> **Task**
Find the line with "7º Passo: Monitore". Repeat it and each line after it, exactly, down to the end of the records below.
= Beginning of Section =
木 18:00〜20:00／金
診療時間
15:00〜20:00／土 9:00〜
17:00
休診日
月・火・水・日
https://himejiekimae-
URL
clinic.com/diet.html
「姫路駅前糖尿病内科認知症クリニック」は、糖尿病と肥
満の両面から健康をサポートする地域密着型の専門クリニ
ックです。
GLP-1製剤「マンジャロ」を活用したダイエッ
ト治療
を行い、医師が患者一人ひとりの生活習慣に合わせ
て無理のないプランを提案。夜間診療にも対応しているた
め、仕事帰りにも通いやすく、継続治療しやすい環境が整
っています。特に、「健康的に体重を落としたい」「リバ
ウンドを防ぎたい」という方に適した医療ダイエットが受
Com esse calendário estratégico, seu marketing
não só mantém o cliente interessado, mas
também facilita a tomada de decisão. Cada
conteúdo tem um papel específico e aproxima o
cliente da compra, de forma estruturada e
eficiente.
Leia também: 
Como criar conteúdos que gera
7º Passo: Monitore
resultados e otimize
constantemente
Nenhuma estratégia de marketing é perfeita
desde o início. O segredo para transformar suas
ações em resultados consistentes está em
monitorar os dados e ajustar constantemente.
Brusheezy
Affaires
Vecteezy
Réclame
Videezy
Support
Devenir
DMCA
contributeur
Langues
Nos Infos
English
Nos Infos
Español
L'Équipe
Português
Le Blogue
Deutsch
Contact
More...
= End of Section =
> **Response**
7º Passo: Monitore
resultados e otimize
constantemente
Nenhuma estratégia de marketing é perfeita
desde o início. O segredo para transformar suas
ações em resultados consistentes está em
monitorar os dados e ajustar constantemente.
Brusheezy
Affaires
Vecteezy
Réclame
Videezy
Support
Devenir
DMCA
contributeur
Langues
Nos Infos
English
Nos Infos
Español
L'Équipe
Português
Le Blogue
Deutsch
Contact
More...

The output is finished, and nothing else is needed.